Cavaye Yeguié, e président de l’Assemblée nationale, préconise la concertation entre les anglophones et les autorités | Ph. © CT

A l’occasion de la clôture des travaux de la 3ème session ordinaire de l’Assemblée nationale, le 9 décembre 2016, Cavaye Yeguie Djibril, président de cette institution parlementaire a évoqué les tensions sociales survenues depuis le 11 novembre dans les régions du anglophones (Nord-Ouest et Sud-Ouest) qui ont fait au moins deux morts le 8 décembre à Bamenda parmi les civils et une dizaine de blessés dans les rangs de force de l’ordre.
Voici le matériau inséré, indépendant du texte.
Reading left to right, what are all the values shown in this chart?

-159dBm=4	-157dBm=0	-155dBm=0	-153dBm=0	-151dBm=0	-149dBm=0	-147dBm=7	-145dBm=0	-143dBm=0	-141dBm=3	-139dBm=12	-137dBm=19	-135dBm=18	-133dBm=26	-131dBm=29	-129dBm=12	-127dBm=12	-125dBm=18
« Dans un pays épris de paix comme le nôtre, l’on ne saurait encourager ou accepter la violence d’où qu’elle vienne. Je demeure convaincu que, quelle que soit la situation, quelles que soient les revendications, légitimes ou non, seuls le dialogue et la concertation doivent toujours prévaloir. », a déclaré Cavaye Yeguie Djibril.
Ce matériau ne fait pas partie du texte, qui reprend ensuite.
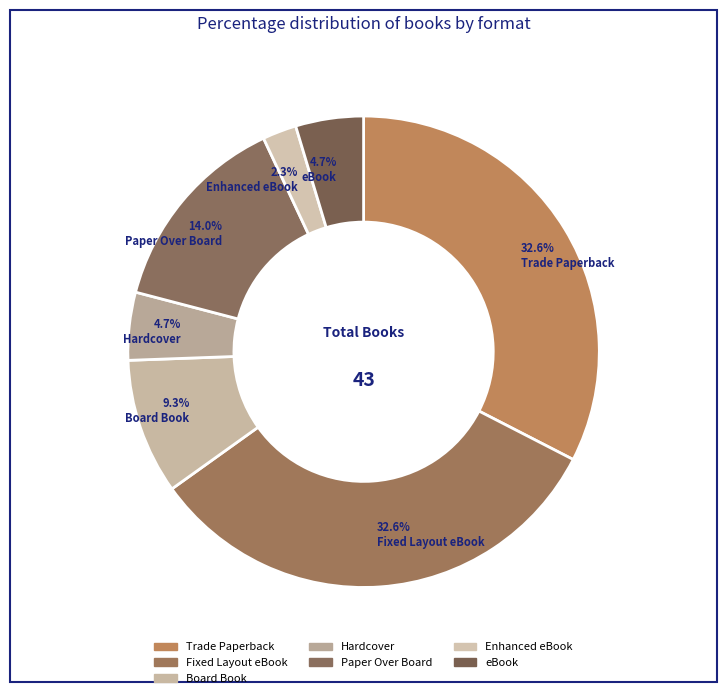

What is the change in value from Trade Paperback to Paper Over Board?

-8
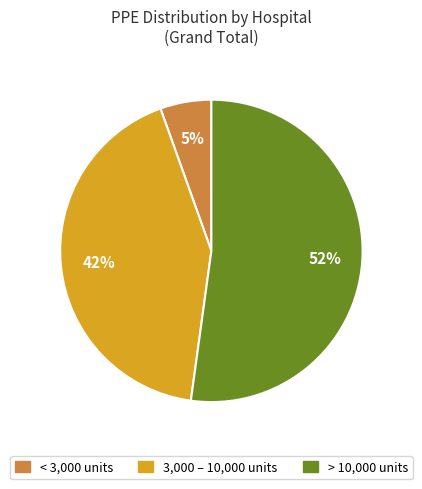

Is there any slice that represents more than half of the pie?

Yes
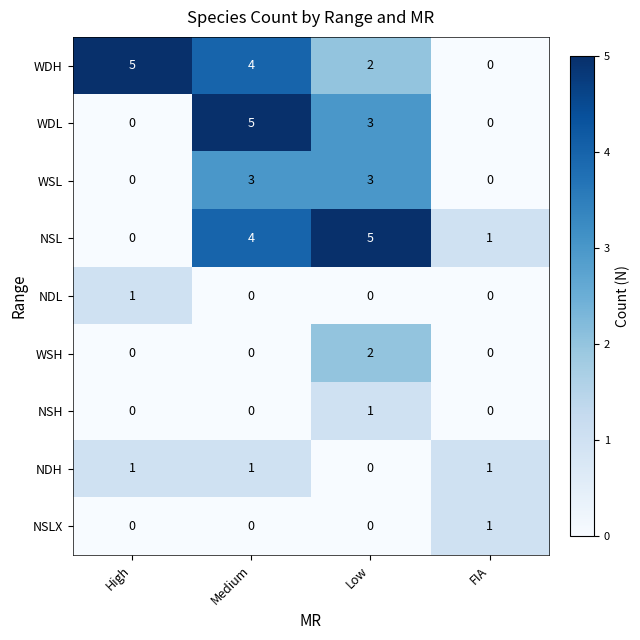

At which category is the sum across all series the highest?

Medium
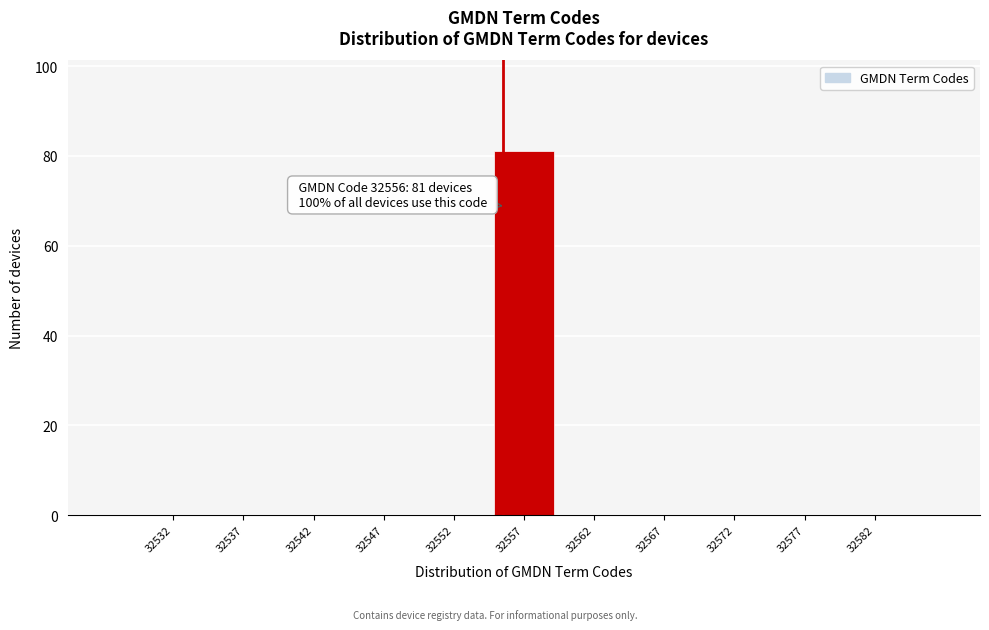

Reading right to left, what are all the values shown in this chart?

32582=0	32577=0	32572=0	32567=0	32562=0	32557=81	32552=0	32547=0	32542=0	32537=0	32532=0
Selon lui, « la rue en réalité, n’est que source de désordre, de mésentente, de manipulation, d’instrumentalisation, de confrontation pouvant dégénérer et aboutir à l’irréparable. Il faut le dire haut et fort, afin que nul n’en oublie : le Cameroun ne se gouverne pas dans la rue. Le pays dispose d’instances appropriées pour connaître des problèmes qui se posent aux Camerounaises et aux Camerounais ».

Le président de l’Assemblée nationale (PAN) a dénoncé et condamné, toute velléité de partition du Cameroun. Il a également condamné des « actes odieux » tels que celui de la mise à feu du drapeau de la République. « Ceci est un acte digne de l’homme des cavernes. Un acte répréhensible au regard de sa gravité, il doit être sévèrement puni. Nul n’est au-dessus de la République », a martelé le PAN.
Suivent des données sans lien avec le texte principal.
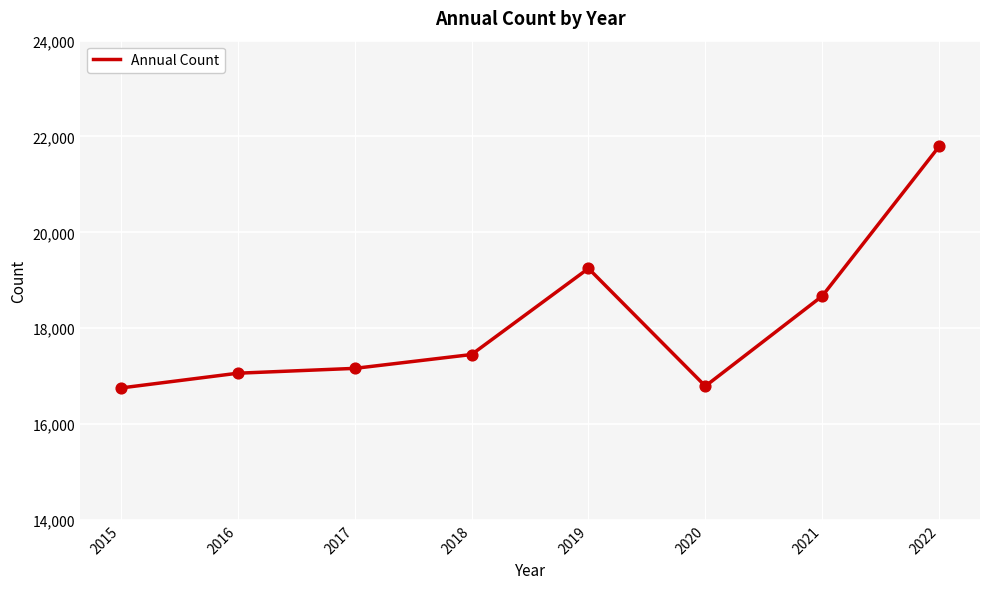

Which has a higher value, 2020 or 2021?

2021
Pour rappel, les 11 octobre et 21 novembre, des avocats, enseignants et étudiants anglophones ont lancé une grève parce qu’ils s’estiment marginalisés par la majorité francophone. Ces derniers jours, le mouvement a embrasé toutes les couches sociales du Nord-Ouest et Sud-ouest qui exigent désormais le retour au fédéralisme ou la sécession à travers des manifestations qui ont dégénéré en actes de violence et de désobéissance civile.